Oggi: In Italia esiste chi sostiene che non si muore per il Covid e che le morti segnalate siano dovute ad altre patologie in persone che incidentalmente sono risultate poi positive al Covid. Dichiarazioni di questo tipo sono state fatte da personaggi pubblici e diffuse sui media. Se da un lato l’età media dei decessi porta a ritenere che vi fossero anche altre patologie in campo, dall’altro le analisi condotte da ISTAT evidenziano come la mortalità registrata nel primo semestre del 2020 sia stata del 38,7% superiore alla media del quinquennio precedente.
Durban e la XIII Conferenza Internazionale sull’AIDS
Per quanto oggi vengano considerati minoritari i consensi di cui godevano le teorie alternative di Duesberg (a cui non riuscì mai a dare una conferma scientifica), occorre ricordare che nel 2000, in occasione della XIII Conferenza Internazionale sull’AIDS che si tenne a Durban, in Sudafrica, 5.000 medici sottoscrissero un documento per riaffermare che l’AIDS era provocato dall’HIV. Le teorie dissidenti, che arrivavano a sostenere che l’HIV fosse stato inventato per vendere all’Africa nuovi farmaci, trovavano terreno fertile nei Paesi africani specie tra i leader politici.

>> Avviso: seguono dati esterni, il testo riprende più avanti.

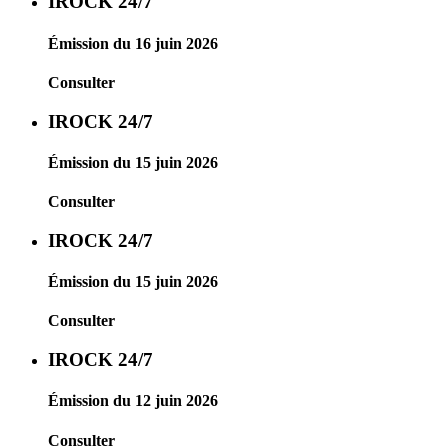
IROCK 24/7
Émission du 16 juin 2026
Consulter
IROCK 24/7
Émission du 15 juin 2026
Consulter
IROCK 24/7
Émission du 15 juin 2026
Consulter
IROCK 24/7
Émission du 12 juin 2026
Consulter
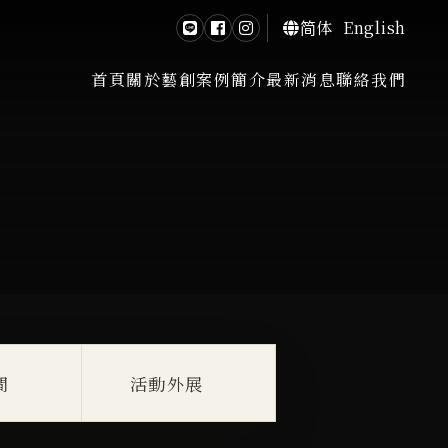
简体
English
首頁
關於藝創
案例簡介
最新消息
聯絡我們
間
活動外展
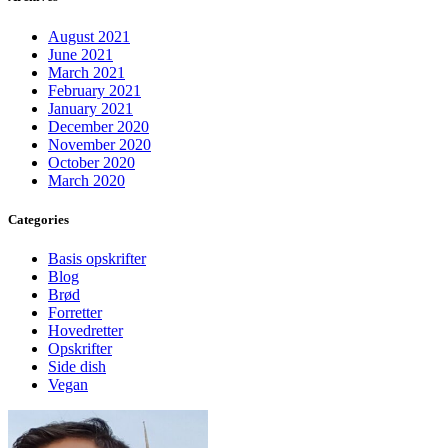
August 2021
June 2021
March 2021
February 2021
January 2021
December 2020
November 2020
October 2020
March 2020
Categories
Basis opskrifter
Blog
Brød
Forretter
Hovedretter
Opskrifter
Side dish
Vegan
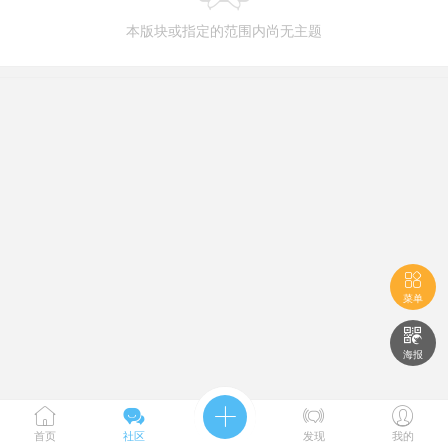
本版块或指定的范围内尚无主题

菜单

海报





首页
社区
发现
我的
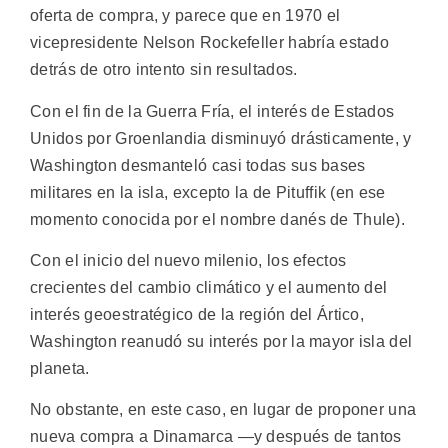
oferta de compra, y parece que en 1970 el
vicepresidente Nelson Rockefeller habría estado
detrás de otro intento sin resultados.
Con el fin de la Guerra Fría, el interés de Estados
Unidos por Groenlandia disminuyó drásticamente, y
Washington desmanteló casi todas sus bases
militares en la isla, excepto la de Pituffik (en ese
momento conocida por el nombre danés de Thule).
Con el inicio del nuevo milenio, los efectos
crecientes del cambio climático y el aumento del
interés geoestratégico de la región del Ártico,
Washington reanudó su interés por la mayor isla del
planeta.
No obstante, en este caso, en lugar de proponer una
nueva compra a Dinamarca —y después de tantos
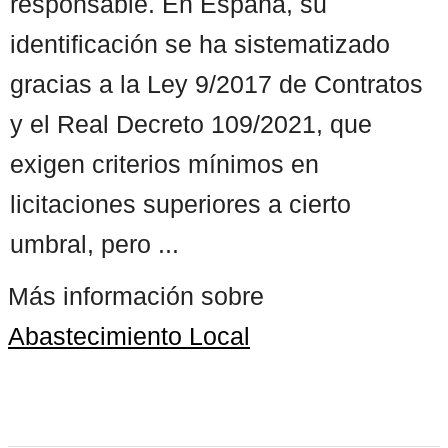
responsable. En España, su
identificación se ha sistematizado
gracias a la Ley 9/2017 de Contratos
y el Real Decreto 109/2021, que
exigen criterios mínimos en
licitaciones superiores a cierto
umbral, pero ...
Más información sobre
Abastecimiento Local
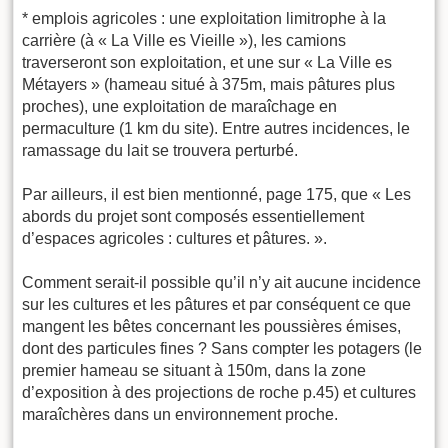
* emplois agricoles : une exploitation limitrophe à la
carrière (à « La Ville es Vieille »), les camions
traverseront son exploitation, et une sur « La Ville es
Métayers » (hameau situé à 375m, mais pâtures plus
proches), une exploitation de maraîchage en
permaculture (1 km du site). Entre autres incidences, le
ramassage du lait se trouvera perturbé.
Par ailleurs, il est bien mentionné, page 175, que « Les
abords du projet sont composés essentiellement
d’espaces agricoles : cultures et pâtures. ».
Comment serait-il possible qu’il n’y ait aucune incidence
sur les cultures et les pâtures et par conséquent ce que
mangent les bêtes concernant les poussières émises,
dont des particules fines ? Sans compter les potagers (le
premier hameau se situant à 150m, dans la zone
d’exposition à des projections de roche p.45) et cultures
maraîchères dans un environnement proche.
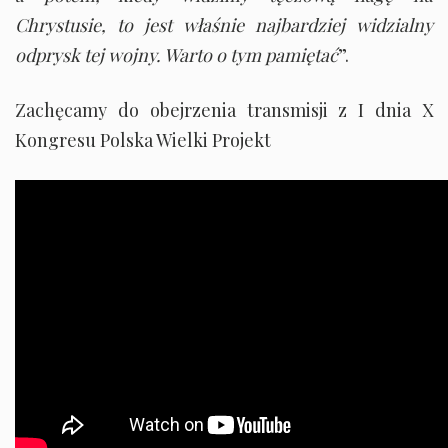
Chrystusie, to jest właśnie najbardziej widzialny
odprysk tej wojny. Warto o tym pamiętać
”.
Zachęcamy do obejrzenia transmisji z I dnia X
Kongresu Polska Wielki Projekt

Godevano del sostegno, tra gli altri, proprio dall’allora presidente del Sudafrica, Thabo Mbeki. Nel 2000 in Sudafrica vivevano 4,3 milioni di persone positive all’HIV, ma Mbeki e la ministra della salute, la dottoressa Tshabalala-Msimang, rifiutavano i farmaci antiretrovirali forniti dalla Fondo globale per la lotta contro l’AIDS, definendoli tossici. Quando nel 2005 si tenne di nuovo la Conferenza sull’AIDS in Sudafrica, la ministra Msimang suggeriva ancora come cura aglio, limone, patate e barbabietole.
Tra il 2000 e il 2005 in Sudafrica sono morte di AIDS 350.000 persone, private, anche sulla base di convinzioni senza fondamenti scientifici, di farmaci.